Eleanor Aldrich holds an MFA in painting from the University of Tennessee, Knoxville, where she currently resides. She was a 2012 participant at the Skowhegan School of Painting and Sculpture in Maine. She has been awarded an Endowment for the Arts through the Whiteman Foundation, and the Herman E. Spivey Fellowship. Her work has recently been exhibited at the Drawing Center, New York.
Jane Fox Hipple holds an MFA from Tulane University. She was a 2009 participant at the Skowhegan School of Painting and Sculpture in Maine. Hipple was the recipient of the 2007 Vermont Studio Center Partial Fellowship Award. Her work has been reviewed in numerous publications, including Artforum, New American Paintings Blog and Whitehot Magazine. Hipple lives and works in Montgomery, Alabama.

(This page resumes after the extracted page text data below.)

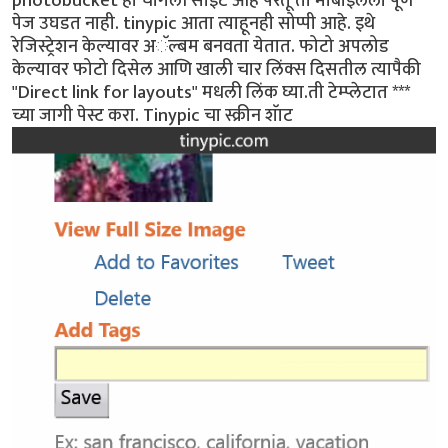
photobucket ही चांगली साइट आहे परंतू ती मोबाइलला पूर्ण
पेज उघडत नाही. tinypic आता त्याहूनही सोप्पी आहे. इथे
रेजिस्ट्रेशन केल्यावर अॅल्बम बनवता येतात. फोटो अपलोड
केल्यावर फोटो दिसेल आणि खाली चार लिंक्स दिसतील त्यापैकी
"Direct link for layouts" मधली लिंक घ्या.ती टेम्प्लेटात ***
च्या जागी पेस्ट करा. Tinypic चा स्क्रीन शॅाट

Bonnie Maygarden is a 2014 MFA candidate at Tulane University in New Orleans, LA where she currently resides. She and holds a BFA from the Pratt Institute. Maygarden has exhibited in New Orleans and at the Université Lumière, Lyon, France. Her work was recently featured in New American Paintings.

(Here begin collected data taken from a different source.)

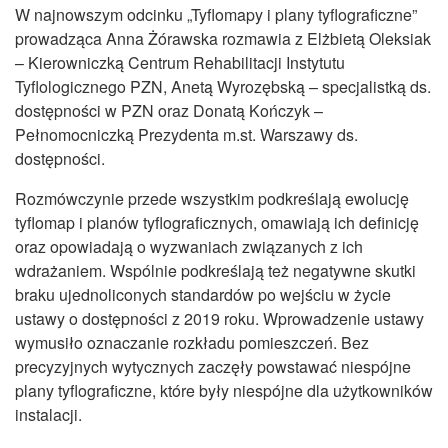
W najnowszym odcinku „Tyflomapy i plany tyflograficzne”
prowadząca Anna Żórawska rozmawia z Elżbietą Oleksiak
– Kierowniczką Centrum Rehabilitacji Instytutu
Tyflologicznego PZN, Anetą Wyrozębską – specjalistką ds.
dostępności w PZN oraz Donatą Kończyk –
Pełnomocniczką Prezydenta m.st. Warszawy ds.
dostępności.
Rozmówczynie przede wszystkim podkreślają ewolucję
tyflomap i planów tyflograficznych, omawiają ich definicję
oraz opowiadają o wyzwaniach związanych z ich
wdrażaniem. Wspólnie podkreślają też negatywne skutki
braku ujednoliconych standardów po wejściu w życie
ustawy o dostępności z 2019 roku. Wprowadzenie ustawy
wymusiło oznaczanie rozkładu pomieszczeń. Bez
precyzyjnych wytycznych zaczęły powstawać niespójne
plany tyflograficzne, które były niespójne dla użytkowników
instalacji.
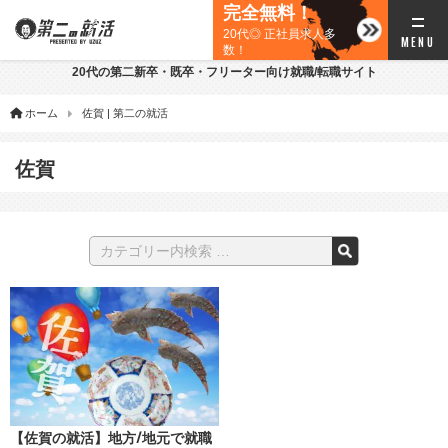
完全無料！
20代◎ 正社員求人多
数！
20代の第二新卒・既卒・フリーター向け就職/転職サイト
ホーム
佐賀 | 第二の就活
佐賀
【佐賀の就活】地方/地元で就職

Lauren Silva holds an MFA from Columbia University. She attended the Skowhegan School of Painting and Sculpture in 2011. She earned a BA summa cum laude in Studio Art with a minor in Theater from UCLA. Roberta Smith of the NY Times recently called her “a painter to watch” as her painting exhibits “astuteness and aplomb.” She writes, “Ms. Silva’s elaborately layered compositions force various techniques, styles and spatial notions into carefully orchestrated collisions.” Silva lives and works in Brooklyn, NY.